Christeson would have been the 11th man executed in Mo. last year, but the Court put his execution on hold in Oct. while it considered his appeal

Associated Press

WASHINGTON — The Supreme Court ruled Tuesday that lower courts should take another look at an appeal from a Missouri man on death row for killing a woman and her two children 16 years ago.

The justices said inmate Mark Christeson should get a chance to argue that his court-appointed attorneys were ineffective because they missed a 2005 deadline to appeal his conviction in federal court.

It is uncommon for someone to be executed without a federal appeals court hearing.

Christeson would have been the 11th man executed in Missouri last year. But the Supreme Court put his execution on hold in October while it considered his appeal.

A group of attorneys argued that Christeson’s court-appointed lawyers, Phil Horwitz and Eric Butts, should be replaced due to a conflict of interest because they would not admit their own ineffectiveness. The outside attorneys who reviewed the case file said substituting lawyers could give Christeston another chance to win federal review.

Horwitz and Butts missed the 2005 deadline to file a federal appeals petition by four months. But they declined to let outside counsel review documents that might show possible negligence in missing the deadline.

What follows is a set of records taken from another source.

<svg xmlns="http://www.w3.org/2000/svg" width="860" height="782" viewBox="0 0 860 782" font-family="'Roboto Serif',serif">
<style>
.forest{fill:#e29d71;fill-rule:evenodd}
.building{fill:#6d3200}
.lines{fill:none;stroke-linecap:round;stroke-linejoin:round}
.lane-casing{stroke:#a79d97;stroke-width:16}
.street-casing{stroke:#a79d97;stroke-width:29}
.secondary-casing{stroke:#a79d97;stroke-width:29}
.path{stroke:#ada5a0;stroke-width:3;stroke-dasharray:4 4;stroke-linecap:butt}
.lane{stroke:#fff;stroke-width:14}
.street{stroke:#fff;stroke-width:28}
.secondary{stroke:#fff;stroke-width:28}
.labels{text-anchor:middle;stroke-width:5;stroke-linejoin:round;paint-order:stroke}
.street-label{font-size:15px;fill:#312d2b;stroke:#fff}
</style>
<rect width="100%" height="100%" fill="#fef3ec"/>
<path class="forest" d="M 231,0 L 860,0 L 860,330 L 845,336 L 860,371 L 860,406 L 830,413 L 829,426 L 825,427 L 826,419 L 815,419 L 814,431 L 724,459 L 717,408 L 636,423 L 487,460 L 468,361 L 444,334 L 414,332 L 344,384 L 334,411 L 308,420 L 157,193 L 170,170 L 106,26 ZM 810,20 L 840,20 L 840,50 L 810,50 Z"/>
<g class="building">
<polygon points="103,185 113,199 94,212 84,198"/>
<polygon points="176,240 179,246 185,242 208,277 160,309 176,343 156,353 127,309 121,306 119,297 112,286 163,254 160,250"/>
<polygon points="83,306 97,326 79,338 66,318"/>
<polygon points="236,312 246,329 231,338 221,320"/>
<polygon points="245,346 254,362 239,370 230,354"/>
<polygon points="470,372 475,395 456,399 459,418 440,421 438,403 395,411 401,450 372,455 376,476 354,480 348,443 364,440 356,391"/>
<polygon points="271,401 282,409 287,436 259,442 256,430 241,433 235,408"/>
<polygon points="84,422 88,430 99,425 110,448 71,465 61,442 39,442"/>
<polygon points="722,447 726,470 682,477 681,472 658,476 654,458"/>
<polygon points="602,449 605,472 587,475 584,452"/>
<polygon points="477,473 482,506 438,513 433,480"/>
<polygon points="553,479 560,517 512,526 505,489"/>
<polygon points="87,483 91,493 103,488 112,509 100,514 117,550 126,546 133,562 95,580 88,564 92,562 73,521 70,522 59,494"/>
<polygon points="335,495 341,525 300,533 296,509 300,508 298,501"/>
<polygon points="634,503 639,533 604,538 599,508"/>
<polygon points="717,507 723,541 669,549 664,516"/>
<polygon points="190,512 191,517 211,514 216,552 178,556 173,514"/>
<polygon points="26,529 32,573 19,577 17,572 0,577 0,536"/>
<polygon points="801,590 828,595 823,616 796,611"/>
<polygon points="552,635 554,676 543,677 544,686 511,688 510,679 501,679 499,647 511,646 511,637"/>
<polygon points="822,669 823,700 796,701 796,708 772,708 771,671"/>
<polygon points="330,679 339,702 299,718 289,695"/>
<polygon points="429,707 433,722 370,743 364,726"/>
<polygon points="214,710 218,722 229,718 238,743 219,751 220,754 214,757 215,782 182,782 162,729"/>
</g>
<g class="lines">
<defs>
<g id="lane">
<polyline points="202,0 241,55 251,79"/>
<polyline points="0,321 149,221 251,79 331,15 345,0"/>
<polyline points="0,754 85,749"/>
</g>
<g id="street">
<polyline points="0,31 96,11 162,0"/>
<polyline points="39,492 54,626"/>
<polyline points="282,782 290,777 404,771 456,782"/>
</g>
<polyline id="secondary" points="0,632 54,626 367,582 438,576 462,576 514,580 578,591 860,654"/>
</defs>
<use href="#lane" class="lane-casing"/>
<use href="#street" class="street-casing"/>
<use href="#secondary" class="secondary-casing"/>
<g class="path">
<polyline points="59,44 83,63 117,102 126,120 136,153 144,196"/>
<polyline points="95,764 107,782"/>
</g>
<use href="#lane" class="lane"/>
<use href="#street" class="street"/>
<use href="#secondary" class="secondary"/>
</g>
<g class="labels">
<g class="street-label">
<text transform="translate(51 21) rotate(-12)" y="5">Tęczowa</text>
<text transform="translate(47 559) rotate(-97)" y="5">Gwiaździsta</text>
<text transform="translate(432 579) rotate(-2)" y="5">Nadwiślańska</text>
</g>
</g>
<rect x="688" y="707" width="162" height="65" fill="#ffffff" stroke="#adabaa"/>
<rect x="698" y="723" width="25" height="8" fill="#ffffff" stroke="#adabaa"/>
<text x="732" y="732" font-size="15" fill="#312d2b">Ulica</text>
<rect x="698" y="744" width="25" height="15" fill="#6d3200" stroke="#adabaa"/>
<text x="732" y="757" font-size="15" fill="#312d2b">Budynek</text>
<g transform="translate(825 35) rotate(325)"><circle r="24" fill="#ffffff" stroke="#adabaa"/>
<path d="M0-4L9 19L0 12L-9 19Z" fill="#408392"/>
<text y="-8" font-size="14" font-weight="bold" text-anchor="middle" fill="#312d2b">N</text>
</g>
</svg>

Last year, a federal court declined to substitute Christeson’s lawyers. The 8th U.S. Circuit Court of Appeals also refused the request, prompting the appeal to the Supreme Court.

In an unsigned opinion, the Supreme Court said lower courts should have acknowledged that Horwitz and Butts faced a conflict of interest. The justices said the lawyers could not be expected to make a legal argument “which threatens their professional reputation and livelihood.”

Justices Samuel Alito and Clarence Thomas dissented, saying they would not have reversed the appeals court’s decision without full briefing and arguments from the parties.

Christeson faces death for killing Susan Brouk, 36, and her children in 1998. According to court records, Christeson, then 18, and his 17-year-old cousin, Jesse Carter, had planned to run away from a home outside Vichy in central Missouri where they were living with a relative. They walked a half-mile away to Brouk’s home to steal her Ford Bronco.

Armed with shotguns, they tied her daughter and son’s hands with shoelaces. Christeson forced Brouk into a bedroom and raped her. The pair then forced Brouk and the children into her Bronco and drove to a pond.

Brouk and Kyle were stabbed and thrown into the pond to drown. Adrian suffocated when Christeson pressed on her throat while Carter held her.